The power question trap: Problems with engines at constant power often ask for “time to reach maximum velocity” or “velocity at time $t$ .” These require differential equation setup: $P = mav = m\frac{dv}{dt}v$ . Separate variables and integrate. Practice this specific setup at least three times.

Common Traps

Trap 1 — Wrong angle in $W = Fd\cos\theta$

The angle is between $\vec{F}$ and $\vec{d}$ (displacement), not between the force and the horizontal. On an inclined plane with a horizontal force, the angle is the incline angle. Sketch the vectors every time.

Trap 2 — Using energy conservation when friction is present

$\frac{1}{2}mv_i^2 + mgh_i = \frac{1}{2}mv_f^2 + mgh_f$ is only valid without friction. With friction, the correct relation is $\Delta KE = W_{gravity} + W_{friction} + W_{applied}$ . Missing this costs 4 marks every time.

Trap 3 — Sign error in $F = -dU/dx$

Students often forget the negative sign. If $U$ increases with $x$ (positive slope), the force points in the $-x$ direction. Physically: force pushes the particle toward lower potential energy. Always draw the $U$ curve first, then reason about force direction before calculating.

Trap 4 — Perfectly inelastic collision: only momenta add, not velocities

When two objects stick together, use $m_1v_1 + m_2v_2 = (m_1 + m_2)v_f$ . The KE is NOT conserved — always calculate the KE lost separately if the question asks. $(KE_{lost} = KE_i - KE_f)$

Trap 5 — Power = $Fv$ assumes F and v are parallel

The full expression is $P = Fv\cos\theta$ . In problems where a vehicle moves horizontally but a force acts at an angle (like a towrope), you must include $\cos\theta$ . Forgetting this is a standard 2-mark trap in JEE Main.

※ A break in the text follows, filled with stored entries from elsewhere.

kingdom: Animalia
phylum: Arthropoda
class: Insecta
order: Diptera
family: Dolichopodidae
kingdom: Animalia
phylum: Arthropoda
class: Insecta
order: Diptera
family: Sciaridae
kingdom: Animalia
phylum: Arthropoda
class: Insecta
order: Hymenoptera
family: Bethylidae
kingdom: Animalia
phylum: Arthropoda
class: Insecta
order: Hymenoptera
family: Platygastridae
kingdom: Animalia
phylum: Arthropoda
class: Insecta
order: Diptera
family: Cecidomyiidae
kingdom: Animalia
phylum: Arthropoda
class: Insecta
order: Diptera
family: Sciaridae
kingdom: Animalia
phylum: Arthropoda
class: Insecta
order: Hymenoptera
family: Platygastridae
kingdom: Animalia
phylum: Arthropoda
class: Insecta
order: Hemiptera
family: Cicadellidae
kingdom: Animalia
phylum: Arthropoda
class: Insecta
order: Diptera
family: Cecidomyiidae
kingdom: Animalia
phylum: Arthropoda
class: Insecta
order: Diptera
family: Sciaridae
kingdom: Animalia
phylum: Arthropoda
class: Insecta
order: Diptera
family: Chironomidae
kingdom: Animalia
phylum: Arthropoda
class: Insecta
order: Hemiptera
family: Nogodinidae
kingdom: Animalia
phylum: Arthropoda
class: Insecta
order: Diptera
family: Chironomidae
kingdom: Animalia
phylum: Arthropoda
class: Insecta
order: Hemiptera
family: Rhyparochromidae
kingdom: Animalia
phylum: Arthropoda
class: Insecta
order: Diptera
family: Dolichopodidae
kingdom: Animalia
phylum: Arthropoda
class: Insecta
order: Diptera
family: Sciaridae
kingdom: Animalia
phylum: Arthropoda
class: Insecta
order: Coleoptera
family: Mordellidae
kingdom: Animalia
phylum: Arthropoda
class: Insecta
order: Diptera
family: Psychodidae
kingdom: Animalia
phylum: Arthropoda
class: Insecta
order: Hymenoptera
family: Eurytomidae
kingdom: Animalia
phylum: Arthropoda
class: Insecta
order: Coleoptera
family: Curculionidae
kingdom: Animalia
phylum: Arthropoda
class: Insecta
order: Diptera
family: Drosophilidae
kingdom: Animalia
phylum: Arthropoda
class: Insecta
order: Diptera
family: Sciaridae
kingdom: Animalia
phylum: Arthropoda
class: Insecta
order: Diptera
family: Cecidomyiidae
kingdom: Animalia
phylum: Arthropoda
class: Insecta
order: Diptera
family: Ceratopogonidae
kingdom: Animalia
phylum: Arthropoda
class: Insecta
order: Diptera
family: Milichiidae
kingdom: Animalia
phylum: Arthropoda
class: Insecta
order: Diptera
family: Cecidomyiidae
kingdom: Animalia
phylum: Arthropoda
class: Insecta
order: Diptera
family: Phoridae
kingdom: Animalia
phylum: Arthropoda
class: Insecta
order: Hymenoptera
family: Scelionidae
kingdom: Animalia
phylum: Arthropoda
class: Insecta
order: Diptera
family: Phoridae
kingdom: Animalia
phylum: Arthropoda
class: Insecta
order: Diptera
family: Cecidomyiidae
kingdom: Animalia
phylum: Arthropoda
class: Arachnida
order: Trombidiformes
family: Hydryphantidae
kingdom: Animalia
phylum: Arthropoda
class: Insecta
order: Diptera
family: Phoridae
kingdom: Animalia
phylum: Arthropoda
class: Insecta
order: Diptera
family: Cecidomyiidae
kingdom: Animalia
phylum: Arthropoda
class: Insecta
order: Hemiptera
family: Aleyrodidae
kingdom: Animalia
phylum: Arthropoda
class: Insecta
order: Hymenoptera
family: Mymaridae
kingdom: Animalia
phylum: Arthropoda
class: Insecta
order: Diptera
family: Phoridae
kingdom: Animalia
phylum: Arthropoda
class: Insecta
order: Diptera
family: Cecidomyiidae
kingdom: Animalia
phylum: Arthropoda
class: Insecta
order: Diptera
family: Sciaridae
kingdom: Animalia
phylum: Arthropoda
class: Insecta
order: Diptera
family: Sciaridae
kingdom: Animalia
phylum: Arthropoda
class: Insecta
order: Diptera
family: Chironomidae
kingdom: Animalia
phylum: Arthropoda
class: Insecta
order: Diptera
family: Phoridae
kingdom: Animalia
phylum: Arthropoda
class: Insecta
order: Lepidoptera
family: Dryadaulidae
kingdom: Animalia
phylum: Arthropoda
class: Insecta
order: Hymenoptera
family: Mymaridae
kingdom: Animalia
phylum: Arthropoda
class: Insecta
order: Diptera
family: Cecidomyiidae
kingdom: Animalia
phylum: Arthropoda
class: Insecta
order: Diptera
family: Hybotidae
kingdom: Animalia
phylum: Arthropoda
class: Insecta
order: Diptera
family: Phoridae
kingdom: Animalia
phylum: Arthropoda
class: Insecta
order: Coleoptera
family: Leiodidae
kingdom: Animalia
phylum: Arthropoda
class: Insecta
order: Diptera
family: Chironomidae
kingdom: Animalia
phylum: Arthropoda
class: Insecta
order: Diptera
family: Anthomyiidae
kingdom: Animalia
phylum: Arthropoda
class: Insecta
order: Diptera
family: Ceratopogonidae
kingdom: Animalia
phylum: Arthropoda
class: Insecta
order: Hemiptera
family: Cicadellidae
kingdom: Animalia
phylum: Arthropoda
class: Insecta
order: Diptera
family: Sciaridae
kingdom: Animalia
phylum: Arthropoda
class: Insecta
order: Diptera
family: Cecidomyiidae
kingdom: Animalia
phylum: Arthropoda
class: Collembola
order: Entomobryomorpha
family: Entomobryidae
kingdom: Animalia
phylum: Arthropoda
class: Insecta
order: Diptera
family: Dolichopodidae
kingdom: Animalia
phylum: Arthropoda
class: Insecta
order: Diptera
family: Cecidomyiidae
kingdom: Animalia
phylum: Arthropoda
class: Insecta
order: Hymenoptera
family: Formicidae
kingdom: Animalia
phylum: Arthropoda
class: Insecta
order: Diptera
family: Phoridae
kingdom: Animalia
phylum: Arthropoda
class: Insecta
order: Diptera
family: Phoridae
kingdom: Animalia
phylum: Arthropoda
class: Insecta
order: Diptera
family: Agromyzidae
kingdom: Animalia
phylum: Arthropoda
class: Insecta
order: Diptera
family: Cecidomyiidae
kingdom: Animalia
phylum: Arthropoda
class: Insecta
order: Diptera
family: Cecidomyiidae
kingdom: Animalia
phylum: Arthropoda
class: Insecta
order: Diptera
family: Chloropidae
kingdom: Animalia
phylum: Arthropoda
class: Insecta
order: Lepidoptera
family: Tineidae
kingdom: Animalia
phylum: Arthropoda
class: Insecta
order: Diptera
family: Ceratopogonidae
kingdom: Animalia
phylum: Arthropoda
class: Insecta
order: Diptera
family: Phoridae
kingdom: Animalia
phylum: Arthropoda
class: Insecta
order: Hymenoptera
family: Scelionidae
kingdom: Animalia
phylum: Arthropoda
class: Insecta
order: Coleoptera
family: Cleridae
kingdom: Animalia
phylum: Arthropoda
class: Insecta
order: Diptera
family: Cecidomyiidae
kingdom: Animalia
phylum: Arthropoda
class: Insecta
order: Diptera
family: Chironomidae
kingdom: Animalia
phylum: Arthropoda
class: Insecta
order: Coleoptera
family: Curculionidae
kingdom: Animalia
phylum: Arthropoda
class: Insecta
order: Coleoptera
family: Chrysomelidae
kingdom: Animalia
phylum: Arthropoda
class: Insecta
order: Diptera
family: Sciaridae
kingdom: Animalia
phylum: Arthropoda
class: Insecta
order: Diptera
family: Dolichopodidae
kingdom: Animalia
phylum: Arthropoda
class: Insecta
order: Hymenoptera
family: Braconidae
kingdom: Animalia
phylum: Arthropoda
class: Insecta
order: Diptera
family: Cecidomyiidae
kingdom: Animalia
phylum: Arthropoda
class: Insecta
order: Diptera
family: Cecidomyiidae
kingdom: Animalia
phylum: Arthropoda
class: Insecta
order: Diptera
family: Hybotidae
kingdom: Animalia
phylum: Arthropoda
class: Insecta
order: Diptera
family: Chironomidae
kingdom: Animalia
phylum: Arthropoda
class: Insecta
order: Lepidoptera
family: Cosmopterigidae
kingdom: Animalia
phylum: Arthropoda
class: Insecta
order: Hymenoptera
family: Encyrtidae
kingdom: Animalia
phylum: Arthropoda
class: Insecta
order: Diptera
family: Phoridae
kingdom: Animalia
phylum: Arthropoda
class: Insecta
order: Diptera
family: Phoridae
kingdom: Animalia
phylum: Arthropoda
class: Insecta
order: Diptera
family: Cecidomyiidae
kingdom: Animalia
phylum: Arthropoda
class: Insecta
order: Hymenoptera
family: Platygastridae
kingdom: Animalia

Examiner’s favourite trick: Give you a PE function like $U = ax^2 - bx^4$ and ask for the stable equilibrium position AND the speed at that point when released from a given $x$ . This combines $F = -dU/dx$ with energy conservation in two steps. Practise this exact format from Cengage or DC Pandey before your exam.